Объясню только, что язык он перекусил, когда ему как-то не дали после ужасного запоя опохмелиться, и с тех пор говорит он, заменяя большинство шипящих звуком "с". Это даже бывает мило, ибо соответствует душе Стасика -доброй и тонкой, и даже детской. Шипящие звуки не очень нужны человеку, имеющему кулаки, которыми он в припадке пьяного ревнивого буйства сам себе переломил ключицу.
Вытрезвитель мифов
Чем, люди добри, так оце я провинився?
За що глузуете? – сказав наш неборак. – За що знушаетесь ви надо мною так?
За що, за що? – сказав, та й попустив патьоки,
Патьоки гирких слиз, узявшись за боки.
…Где не будет лучше, там будет хуже, а от худа до добра опять недалеко.
Вы когда-нибудь сочиняли записку по поводу вашего пребывания в вытрезвителе?
Попробуйте.
Мне, например, не помог даже писательский опыт.
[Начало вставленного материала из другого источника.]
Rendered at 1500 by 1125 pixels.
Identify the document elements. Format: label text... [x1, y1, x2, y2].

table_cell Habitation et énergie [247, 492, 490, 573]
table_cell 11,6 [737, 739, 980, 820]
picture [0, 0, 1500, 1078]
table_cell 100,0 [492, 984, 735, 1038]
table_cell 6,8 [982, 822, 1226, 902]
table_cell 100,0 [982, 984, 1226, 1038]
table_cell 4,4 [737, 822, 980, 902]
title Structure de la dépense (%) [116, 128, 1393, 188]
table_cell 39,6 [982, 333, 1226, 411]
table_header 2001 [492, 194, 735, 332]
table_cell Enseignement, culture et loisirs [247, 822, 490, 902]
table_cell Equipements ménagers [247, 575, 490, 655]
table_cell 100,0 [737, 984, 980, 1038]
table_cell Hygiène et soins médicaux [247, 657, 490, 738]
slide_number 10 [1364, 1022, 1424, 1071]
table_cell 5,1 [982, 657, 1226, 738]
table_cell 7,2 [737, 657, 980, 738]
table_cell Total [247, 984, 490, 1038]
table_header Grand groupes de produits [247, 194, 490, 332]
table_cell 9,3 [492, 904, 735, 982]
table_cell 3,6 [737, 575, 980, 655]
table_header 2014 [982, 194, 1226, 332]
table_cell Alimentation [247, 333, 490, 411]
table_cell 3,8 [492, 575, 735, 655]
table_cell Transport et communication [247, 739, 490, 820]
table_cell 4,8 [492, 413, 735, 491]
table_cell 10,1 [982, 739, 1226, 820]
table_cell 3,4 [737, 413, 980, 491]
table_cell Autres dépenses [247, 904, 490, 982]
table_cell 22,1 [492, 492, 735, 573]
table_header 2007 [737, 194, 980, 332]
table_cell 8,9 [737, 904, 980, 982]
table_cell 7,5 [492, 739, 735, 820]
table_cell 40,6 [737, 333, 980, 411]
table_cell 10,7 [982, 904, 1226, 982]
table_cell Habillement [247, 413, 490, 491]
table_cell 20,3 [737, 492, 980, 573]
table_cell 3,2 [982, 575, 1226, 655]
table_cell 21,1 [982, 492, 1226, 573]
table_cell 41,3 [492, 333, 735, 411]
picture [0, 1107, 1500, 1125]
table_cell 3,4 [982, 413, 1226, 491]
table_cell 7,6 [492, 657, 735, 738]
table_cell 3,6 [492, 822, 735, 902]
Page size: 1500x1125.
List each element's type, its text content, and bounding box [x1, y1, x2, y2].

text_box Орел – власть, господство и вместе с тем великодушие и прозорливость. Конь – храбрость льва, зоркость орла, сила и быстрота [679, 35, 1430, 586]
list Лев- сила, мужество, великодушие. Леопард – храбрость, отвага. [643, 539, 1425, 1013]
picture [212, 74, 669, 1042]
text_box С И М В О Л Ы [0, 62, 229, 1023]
Как-то хромает стиль. Нет музыкальности и ритма прозы. В район туманности Андромеды улетучился юмор.
На самом дне морской жизни в самый мой черный день не было штормов, сигналов о спасении души и окровавленных тельняшек.
На дне морской жизни тихо, как ночью в покойницкой или уже утром в вытрезвителе.
На древний Корчев мы шли из Италии. В каюте висела ветка с лимонами и торчал из ржавого железного ведра сардинский кактус.
В ночь с 8 на 9 января 1969 года зазеленели на экране радара отметки далеких коктебельских гор Карадага и Сюрю-Кайя. Было холодно, прогнозы обещали тяжелый лед в Керченском проливе.
Около четырех ночи я сменил очередную карту, перенес на нее точку и увидел на берегу Керченского пролива набранное мелкими буковками название «Тамань».
«Повесть эта отличается каким-то особенным колоритом: несмотря на прозаическую действительность ее содержания, все в ней таинственно, лица -какие-то фантастические тени, мелькающие в вечернем сумраке, при свете зари или месяца». Так писал Белинский.